Their extension into portraits of other artists doesn’t help. After the lethal satire Arneson has leveled against the image of the provincial artist, his images of famous figures like Picasso, Pollock and Bacon come across loaded with rivalry, envy and romantic adulation.

Advertisement

Arneson’s art is so completely in the thrall of art it is a wonder any human content seeps out. Significantly, virtually the only Post-Funk image of woman in the show is that of a Mona Lisa next to a green George Washington. Art and money and fame.

There are moments when you just want to walk away from this stuff in disgust, but something keeps our thoughts trained on it. The robustness and energy of the sensibility are incredible, but more than that is the way Arneson painfully captures a modern personality type. There are echoes here of Philip Roth’s self-devouring autobiographical heroes or even any man in the street who wants to think of himself as a radical individualist contradictorily dedicated to an untroubled life. That sets up internal tensions that drive the individual within himself and result in the classic, repugnant modern egoist who combines idiosyncrasy with irresolution. Fuse the double heroes of Joyce’s “Ulysses” and it’s a mess. The populist Leopold Bloom and the elitist Stephen Dedalus in a single body.

Arneson dramatizes the dilemma by causing his effigies to resemble Roman portrait busts with their overtones of dignity, selflessness and dedication to duty.

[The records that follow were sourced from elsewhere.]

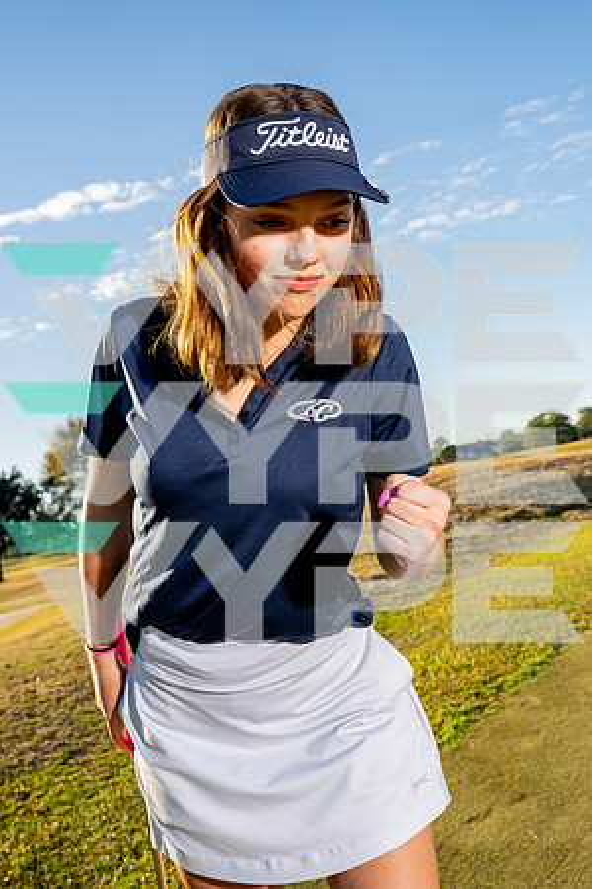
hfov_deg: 35.1
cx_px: 296
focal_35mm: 38
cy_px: 444
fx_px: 937
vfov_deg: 50.7
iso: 100
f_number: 8
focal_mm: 38
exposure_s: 1/250
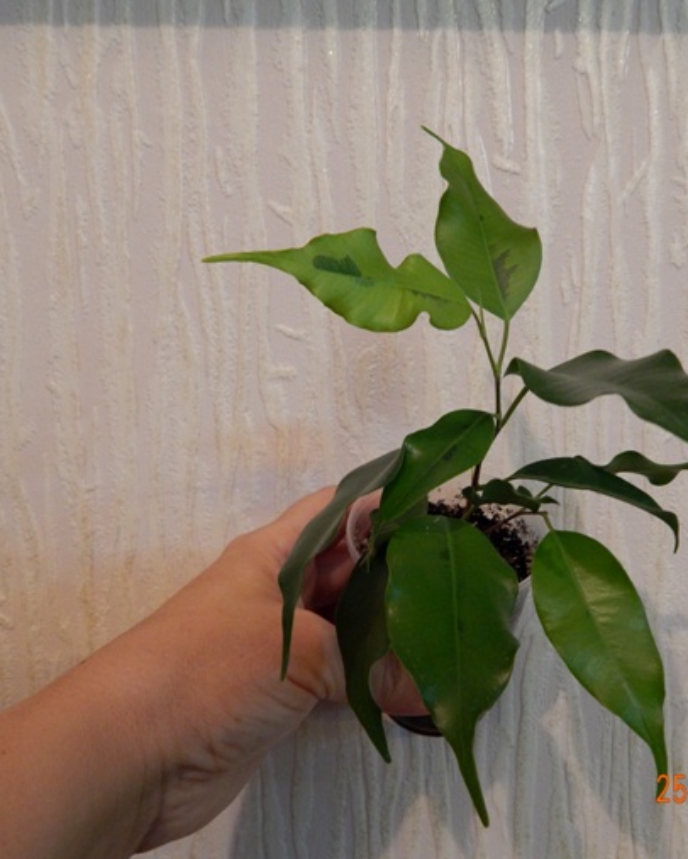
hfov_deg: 46.7
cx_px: 427
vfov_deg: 57.2
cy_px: 436
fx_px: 789
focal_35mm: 31
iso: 250
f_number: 3
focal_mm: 4
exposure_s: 1/30
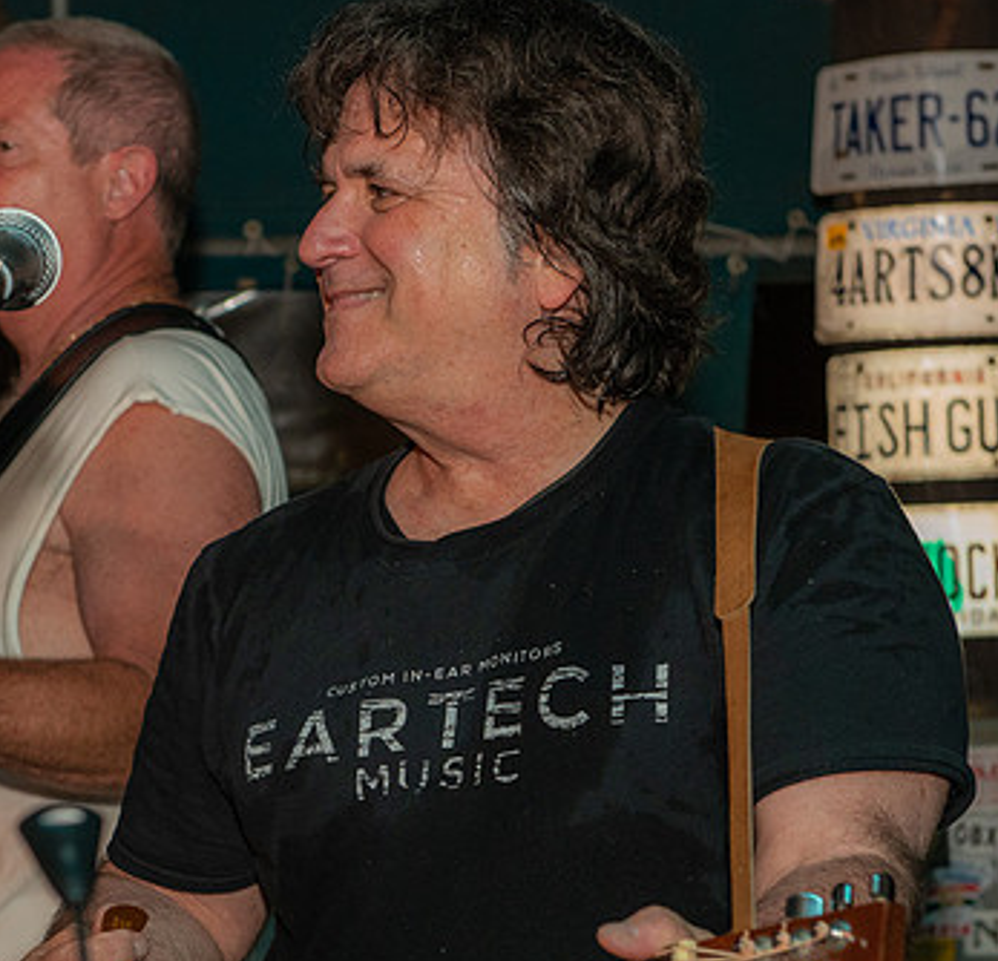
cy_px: 657
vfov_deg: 14.5
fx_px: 3778
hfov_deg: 15.0
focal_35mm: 118
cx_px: 329
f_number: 5.6
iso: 1250
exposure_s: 1/160
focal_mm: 62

There is no question that a talent like Arneson’s would ideally be better off in the public arena than in his image of the involuting playpen of the art world. The Moscone portrait throbs with a kind of natural extroversion that suffocates in the self-portraits.

But we saw what happened when Arneson went public.

Ah! The gentle reader may expect at this point to scan some standard cant about how it all society’s fault.

No. After seeing the way Arneson’s art courts failure and misinterpretation, there is enough folly to go around.

Advertisement

Artists have to make up their minds, too. If you are gonna live in the world, you gotta live in the world.

Meantime, Arneson’s art took a new direction. He has been making anti-war and anti-nuclear images. Skulls singed like giant cinders lie on black crosses as chilling memento mori. Helmeted soldiers with nuclear-phallus missile noses have the satirical edge of the old “Dr. Strangelove.”

The work doesn’t seem self-involved. The work seems to be about the outside world.

And, well, being against war, that’s safe isn’t it?